Comprar e vender (pães) supõem orientar as relações sociais pelas leis da economia, onde impera a concentração de bens e a exploração; supõem submeter-se às leis econômicas que mantém essa multidão na miséria. Sabemos que onde há concentração de bens e alimentos, lá há sempre fome e miséria. Neste contexto, quem tem dinheiro, tem direito de comer; quem não o tem, torna-se vítima da fome. O que tem por trás disso é o egoísmo. E as pessoas contaminadas pelo egoísmo acabam virando as costas para o seu próximo em dificuldade.

          
A atitude que Jesus tem com a multidão faminta do pão e da palavra contrasta com a sugestão dos discípulos. A “comprar” Jesus opõe “dar” e ”repartir”: “Dai-lhes vós mesmos de comer” (Mc 6,37). Os discípulos só têm cinco pães e dois peixes. Cinco pães e dois peixes somam sete, o número que indica a totalidade. Aparentemente há pouco pão (cinco pães) para saciar tanta gente (mais de cinco mil pessoas). Somente aparentemente há pouco pão! Porque se cada ser humano tivesse amor e justiça, o pão não faltaria para ninguém. Para Jesus, o eterno problema da vida não é a falta do pão, e sim as causas que geram a falta do mesmo na mesa da grande maioria. O que se revela, além disso, não é a ausência do pão, e sim a presença do egoísmo, do individualismo, da ganância e da total ausência do amor fraterno.

          
“Dar” ou “repartir” os pães comporta uma dinâmica diferente. Jesus não nos revela os “truques” dos milagres, mas nos ensina a fazer bem tudo que não é milagre: pôr em comum o que temos e reparti-lo entre os irmãos. E tudo parte do amor ao semelhante cuja penúria ou miséria torna-se um apelo para a solidariedade e a partilha. Quem possui algo para comer, deixa-se tocar por quem não o tem e abre mão, generosamente, do que lhe pertence para saciar a fome do próximo. Esta atitude funda-se na pura gratuidade e exclui qualquer desejo de recompensa. Nessa direção é que os cristãos, todos nós, devem caminhar: partilhar, partilhar e partilhar, pois a partilha é a alma de todo projeto de Jesus Cristo.

          
Se a partilha e a compaixão são a atitude primordial de Deus, portanto repartir o pão significa prolongar a generosidade de Deus- criador: Ele criou tudo por amor e gratuitamente sem nenhum mérito de um ser humano.

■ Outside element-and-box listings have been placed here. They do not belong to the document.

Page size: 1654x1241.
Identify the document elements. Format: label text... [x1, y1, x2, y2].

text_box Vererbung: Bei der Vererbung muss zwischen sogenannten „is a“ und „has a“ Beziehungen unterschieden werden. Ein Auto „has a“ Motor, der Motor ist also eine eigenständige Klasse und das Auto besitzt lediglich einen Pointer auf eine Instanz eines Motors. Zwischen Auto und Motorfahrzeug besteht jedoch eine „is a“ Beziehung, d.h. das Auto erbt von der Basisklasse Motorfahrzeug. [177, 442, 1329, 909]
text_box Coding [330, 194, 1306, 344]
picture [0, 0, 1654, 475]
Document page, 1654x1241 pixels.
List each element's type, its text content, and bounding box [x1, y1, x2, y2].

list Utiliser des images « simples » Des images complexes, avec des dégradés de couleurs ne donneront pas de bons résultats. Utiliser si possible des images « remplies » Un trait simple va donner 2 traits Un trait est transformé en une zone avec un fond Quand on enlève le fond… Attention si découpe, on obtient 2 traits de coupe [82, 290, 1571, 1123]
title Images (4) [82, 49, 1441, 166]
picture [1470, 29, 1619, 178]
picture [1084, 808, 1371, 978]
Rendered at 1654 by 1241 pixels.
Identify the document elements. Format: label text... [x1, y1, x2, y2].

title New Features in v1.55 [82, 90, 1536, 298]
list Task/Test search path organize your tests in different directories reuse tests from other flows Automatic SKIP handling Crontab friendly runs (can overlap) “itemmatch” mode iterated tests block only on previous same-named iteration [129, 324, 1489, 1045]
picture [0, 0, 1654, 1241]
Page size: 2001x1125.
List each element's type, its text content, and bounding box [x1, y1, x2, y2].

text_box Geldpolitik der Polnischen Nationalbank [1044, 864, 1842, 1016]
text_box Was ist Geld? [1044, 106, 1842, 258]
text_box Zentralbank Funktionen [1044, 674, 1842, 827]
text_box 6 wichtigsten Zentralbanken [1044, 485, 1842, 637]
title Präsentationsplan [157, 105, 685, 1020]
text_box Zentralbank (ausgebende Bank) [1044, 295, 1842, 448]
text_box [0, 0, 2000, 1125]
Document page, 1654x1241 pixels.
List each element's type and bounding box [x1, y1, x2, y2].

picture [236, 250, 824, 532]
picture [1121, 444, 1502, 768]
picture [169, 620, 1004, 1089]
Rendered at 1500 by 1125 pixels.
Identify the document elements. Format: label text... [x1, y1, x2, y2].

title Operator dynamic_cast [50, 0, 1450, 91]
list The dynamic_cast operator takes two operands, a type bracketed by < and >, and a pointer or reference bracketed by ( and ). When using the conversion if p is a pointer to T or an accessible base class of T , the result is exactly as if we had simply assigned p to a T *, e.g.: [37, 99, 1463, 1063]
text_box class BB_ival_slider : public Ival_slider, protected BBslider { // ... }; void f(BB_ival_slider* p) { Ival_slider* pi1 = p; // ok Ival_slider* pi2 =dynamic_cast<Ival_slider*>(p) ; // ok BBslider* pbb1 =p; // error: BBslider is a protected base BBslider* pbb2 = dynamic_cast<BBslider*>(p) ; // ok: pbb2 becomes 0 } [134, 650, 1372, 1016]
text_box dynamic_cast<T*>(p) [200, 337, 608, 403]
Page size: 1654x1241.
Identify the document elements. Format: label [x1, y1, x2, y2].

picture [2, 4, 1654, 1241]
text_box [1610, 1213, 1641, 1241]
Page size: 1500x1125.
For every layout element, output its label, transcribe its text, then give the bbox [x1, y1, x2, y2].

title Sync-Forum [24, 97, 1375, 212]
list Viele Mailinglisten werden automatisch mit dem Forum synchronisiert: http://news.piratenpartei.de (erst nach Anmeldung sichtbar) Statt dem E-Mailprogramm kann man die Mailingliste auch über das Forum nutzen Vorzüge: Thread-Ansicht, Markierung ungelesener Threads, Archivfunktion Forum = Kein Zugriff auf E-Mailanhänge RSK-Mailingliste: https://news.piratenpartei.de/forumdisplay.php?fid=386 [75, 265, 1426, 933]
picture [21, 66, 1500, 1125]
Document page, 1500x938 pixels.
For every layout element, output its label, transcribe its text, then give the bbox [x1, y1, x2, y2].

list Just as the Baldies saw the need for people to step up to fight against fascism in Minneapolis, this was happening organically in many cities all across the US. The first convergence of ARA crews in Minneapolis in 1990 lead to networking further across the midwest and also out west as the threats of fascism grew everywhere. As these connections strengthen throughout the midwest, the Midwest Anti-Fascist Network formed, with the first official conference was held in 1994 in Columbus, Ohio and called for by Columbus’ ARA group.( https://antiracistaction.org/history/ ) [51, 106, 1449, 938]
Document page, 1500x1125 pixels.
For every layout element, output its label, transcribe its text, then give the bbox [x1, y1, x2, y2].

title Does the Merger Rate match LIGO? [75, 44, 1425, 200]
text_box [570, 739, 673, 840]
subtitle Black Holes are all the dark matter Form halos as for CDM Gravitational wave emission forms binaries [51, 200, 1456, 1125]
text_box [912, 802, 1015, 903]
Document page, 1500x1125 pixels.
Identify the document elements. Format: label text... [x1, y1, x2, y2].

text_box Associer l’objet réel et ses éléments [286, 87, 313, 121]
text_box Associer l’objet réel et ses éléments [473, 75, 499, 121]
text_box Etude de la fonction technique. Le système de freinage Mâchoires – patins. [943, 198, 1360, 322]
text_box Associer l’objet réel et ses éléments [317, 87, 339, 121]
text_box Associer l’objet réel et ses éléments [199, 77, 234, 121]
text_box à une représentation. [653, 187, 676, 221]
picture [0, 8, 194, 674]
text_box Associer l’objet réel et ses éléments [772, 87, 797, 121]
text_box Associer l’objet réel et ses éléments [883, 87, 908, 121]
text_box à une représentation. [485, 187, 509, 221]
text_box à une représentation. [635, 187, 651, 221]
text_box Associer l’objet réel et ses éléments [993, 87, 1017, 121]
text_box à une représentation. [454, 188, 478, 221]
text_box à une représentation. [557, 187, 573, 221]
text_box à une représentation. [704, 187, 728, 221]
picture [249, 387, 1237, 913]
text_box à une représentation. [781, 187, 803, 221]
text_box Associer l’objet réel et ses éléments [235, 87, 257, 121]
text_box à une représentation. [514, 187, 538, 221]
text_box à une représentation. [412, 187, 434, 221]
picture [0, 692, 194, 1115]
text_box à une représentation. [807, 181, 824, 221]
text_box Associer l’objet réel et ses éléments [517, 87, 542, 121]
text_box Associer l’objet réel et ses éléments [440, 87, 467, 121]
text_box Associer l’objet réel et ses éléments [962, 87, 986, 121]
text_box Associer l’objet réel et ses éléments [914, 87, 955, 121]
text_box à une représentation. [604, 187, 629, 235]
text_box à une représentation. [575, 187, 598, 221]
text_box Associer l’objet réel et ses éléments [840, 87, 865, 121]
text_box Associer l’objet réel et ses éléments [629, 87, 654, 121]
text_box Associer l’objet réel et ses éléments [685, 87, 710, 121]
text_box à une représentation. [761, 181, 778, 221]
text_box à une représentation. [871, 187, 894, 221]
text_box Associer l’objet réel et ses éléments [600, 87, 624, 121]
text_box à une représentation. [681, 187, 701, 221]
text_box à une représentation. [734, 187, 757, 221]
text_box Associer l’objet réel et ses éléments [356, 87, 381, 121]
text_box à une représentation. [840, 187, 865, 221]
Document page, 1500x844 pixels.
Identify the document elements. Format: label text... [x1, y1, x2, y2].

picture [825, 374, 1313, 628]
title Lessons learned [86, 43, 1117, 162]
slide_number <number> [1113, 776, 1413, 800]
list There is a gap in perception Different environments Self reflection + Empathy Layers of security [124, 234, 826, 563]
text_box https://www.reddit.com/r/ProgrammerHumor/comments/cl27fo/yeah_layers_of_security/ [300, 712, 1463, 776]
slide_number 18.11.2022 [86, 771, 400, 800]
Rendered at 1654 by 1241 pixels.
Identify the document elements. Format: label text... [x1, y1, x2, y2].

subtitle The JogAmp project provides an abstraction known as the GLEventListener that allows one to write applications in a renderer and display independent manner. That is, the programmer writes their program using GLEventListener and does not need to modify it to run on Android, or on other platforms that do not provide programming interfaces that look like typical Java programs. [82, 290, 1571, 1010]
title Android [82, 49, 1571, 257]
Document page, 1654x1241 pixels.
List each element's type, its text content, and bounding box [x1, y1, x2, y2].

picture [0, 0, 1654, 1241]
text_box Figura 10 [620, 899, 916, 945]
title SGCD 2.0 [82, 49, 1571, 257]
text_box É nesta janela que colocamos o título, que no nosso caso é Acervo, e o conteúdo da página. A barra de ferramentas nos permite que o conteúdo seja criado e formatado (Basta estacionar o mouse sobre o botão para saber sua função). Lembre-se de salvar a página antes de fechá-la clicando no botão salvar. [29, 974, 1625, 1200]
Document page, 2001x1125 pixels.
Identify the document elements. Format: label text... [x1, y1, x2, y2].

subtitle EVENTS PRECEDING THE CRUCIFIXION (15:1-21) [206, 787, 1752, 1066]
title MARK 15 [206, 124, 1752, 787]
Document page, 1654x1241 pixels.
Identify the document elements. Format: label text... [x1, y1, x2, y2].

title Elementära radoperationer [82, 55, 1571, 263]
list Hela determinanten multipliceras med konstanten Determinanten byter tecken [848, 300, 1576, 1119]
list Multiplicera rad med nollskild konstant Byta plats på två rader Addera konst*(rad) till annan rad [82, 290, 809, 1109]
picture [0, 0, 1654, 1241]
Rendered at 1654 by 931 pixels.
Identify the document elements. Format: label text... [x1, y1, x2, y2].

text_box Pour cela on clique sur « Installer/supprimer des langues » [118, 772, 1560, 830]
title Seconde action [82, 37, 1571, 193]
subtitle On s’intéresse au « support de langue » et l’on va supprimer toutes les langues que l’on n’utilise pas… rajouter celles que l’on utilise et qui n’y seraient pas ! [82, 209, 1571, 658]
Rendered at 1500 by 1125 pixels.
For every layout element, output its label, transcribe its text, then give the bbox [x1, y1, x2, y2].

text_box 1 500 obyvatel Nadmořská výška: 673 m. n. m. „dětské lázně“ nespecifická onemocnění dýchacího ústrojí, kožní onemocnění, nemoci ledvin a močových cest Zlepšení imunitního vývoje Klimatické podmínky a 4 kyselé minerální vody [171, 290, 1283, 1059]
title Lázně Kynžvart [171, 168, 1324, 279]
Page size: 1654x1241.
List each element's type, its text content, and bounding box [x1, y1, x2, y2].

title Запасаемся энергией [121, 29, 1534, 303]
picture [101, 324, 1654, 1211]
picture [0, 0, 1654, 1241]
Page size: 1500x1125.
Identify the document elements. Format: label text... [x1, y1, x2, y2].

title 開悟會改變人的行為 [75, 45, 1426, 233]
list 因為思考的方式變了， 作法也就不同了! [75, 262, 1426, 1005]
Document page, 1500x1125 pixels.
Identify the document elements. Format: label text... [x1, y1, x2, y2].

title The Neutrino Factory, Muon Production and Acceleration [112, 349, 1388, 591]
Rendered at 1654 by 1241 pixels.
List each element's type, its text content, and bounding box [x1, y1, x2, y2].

Lutar pelo alimento é o mais elementar dos deveres dos homens. O pão é o símbolo de toda a alimentação. Com o milagre do Evangelho de hoje Jesus abre os nossos olhos para os compromissos que a eucaristia traz: somos responsáveis pela fome e a miséria dos nossos próximos. Entrar em comunhão com o Senhor na eucaristia exige fazer comunhão com aqueles que lutam na busca do pão necessário à vida. Assim vivida, a eucaristia torna-se para quem dela se alimenta, fonte de coragem e esforço permanente no compromisso com a concretização do reino de Deus através da partilha de tudo que se tem.